Notes, quotes and ideas:

  • 'Performance', according to Schechner, and lots of other people, means a lot more as a word than what most people think.
  • Acting is a sub-category of performance. Other categories are roles, ways of being (which in turn poses the question, are moods and even personalities types of performance?)
  • "some people work hard at performing oneself" - it takes work even to develop your own character, let alone a new character on stage. Being 'yourself' is described as a performance.
  • Surveillance cameras everywhere have made us evolve into being more self-conscious, and natural performers. We seek attention more than our predecessors, and feel the need to be impressive and "on" all the time. 
  • Schechner: "The more self-conscious a person is, the more one constructs behaviour for those watching and/or listening, the more such behaviour is 'performing'." - Because we are more self-conscious our 'natural' behaviours are not in fact natural, but performances. 
  • Surveillance Camera Players make fun of this, putting on silent plays in front of cameras as a protest.
  • Performance is a spectrum, like colours, the different categories blend into each other, and there are no fixed boundaries separating them. Roles mix into rituals, the sacred into the secular.
  • Rock concerts are a performance than involve the audience to a massive extent. The audience has the opportunity to become something else, to perform themselves. They scream and shout and jump and if the performer is good he will interact with the audience and excite them more. The audience can feel free and uninhibited in such a large crowd, and be able to assume a new character - free and loud. They can put on their own performance.
  • Schechner: "The minimalist actor simply performs certain actions that are received as acting by spectators because of context. By contrast, in total acting, the "other" is so powerful it takes over or possesses the performer."
  • The scale: Non-acting to acting. 5 steps there.
  1. nonmatrixed performing - being onstage but not acting (stagehands, eg kabuki)
  2. symbolised matrix - the performer perfoms actions belonging to a character while still being themself
  3. received acting - onstage behaviour where no character is developed (eg extras, non-speaking roles)

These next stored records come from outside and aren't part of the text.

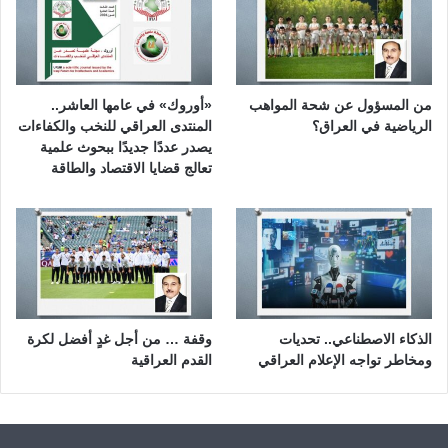
من المسؤول عن شحة المواهب
«أوروك» في عامها العاشر..
الرياضية في العراق؟
المنتدى العراقي للنخب والكفاءات
يصدر عددًا جديدًا ببحوث علمية
تعالج قضايا الاقتصاد والطاقة
الذكاء الاصطناعي.. تحديات
وقفة … من أجل غدٍ أفضل لكرة
ومخاطر تواجه الإعلام العراقي
القدم العراقية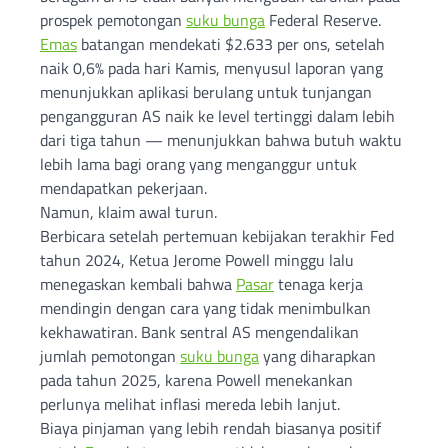
prospek pemotongan
suku bunga
Federal Reserve.
Emas
batangan mendekati $2.633 per ons, setelah
naik 0,6% pada hari Kamis, menyusul laporan yang
menunjukkan aplikasi berulang untuk tunjangan
pengangguran AS naik ke level tertinggi dalam lebih
dari tiga tahun — menunjukkan bahwa butuh waktu
lebih lama bagi orang yang menganggur untuk
mendapatkan pekerjaan.
Namun, klaim awal turun.
Berbicara setelah pertemuan kebijakan terakhir Fed
tahun 2024, Ketua Jerome Powell minggu lalu
menegaskan kembali bahwa
Pasar
tenaga kerja
mendingin dengan cara yang tidak menimbulkan
kekhawatiran. Bank sentral AS mengendalikan
jumlah pemotongan
suku bunga
yang diharapkan
pada tahun 2025, karena Powell menekankan
perlunya melihat inflasi mereda lebih lanjut.
Biaya pinjaman yang lebih rendah biasanya positif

  4. simple acting - a performer simulating speech and behaviour of a character
  5. complex acting - performer's physical, mental and emotional capability involved in portraying the character
  • Michael Kirby: "Acting may be said to exist in the smallest and simplest action that involves pretense."
  • Again, emphasised that it is a spectrum, the scale does not suggest values, all types of performance have "good" aspects, and depending on personal taste and culture, and a number of other factors, some may be preferred.

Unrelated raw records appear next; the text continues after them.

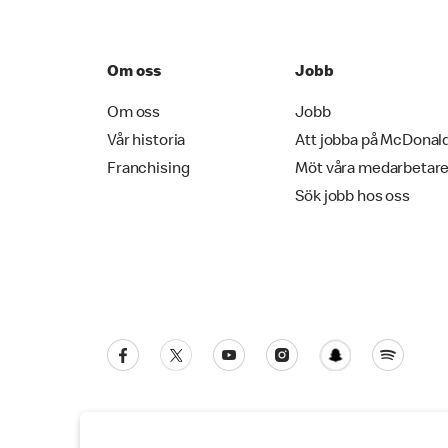
Om oss
Jobb
Om oss
Jobb
Vår historia
Att jobba på McDonal
Franchising
Möt våra medarbetar
Sök jobb hos oss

  • Realistic acting assumes that the emotions of the characters are like those of "real people". These are easily recognisable to the audience, very common, used widely in films and television.
  • This type of acting came from Western culture, and was regarded as progressive, while the traditional forms represented outmoded social systems and beliefs.
  • The daily behaviours upon which realistic acting is based change over time. The acting in old movies may look unnatural and stilted, but it was simply stylized from the time.
  • Mao Tse-Tung: Lenin said that art should serve the tens of millions of working people. "Works of literature and art, as ideological forms, are products of the reflection in the human brain of the life of a given society." "The life of the people" gives us "materials in their natural form...crude...but vital, rich and fundamental; they make all literature and art seem pallid by comparison" Life is an "inexhaustible source, their only source". Tse-Tung said "we must take over all the fine things in our literary and artistic heritage, critically assimilate whatever is beneficial, and use them as examples when we create works out of the literary and artistic raw materials in the life of the people of our own time and place." - Pretty good.
  • Realistic acting - Konstantin Stanislavsky (1863-1938), find situations in the actor's life that are analogues to what happens to the character. 
  • Because revealing real feelings only happens among intimates, Lee Strasberg invented "Private Moment" exercise to make an actor feel less inhibited by an audience.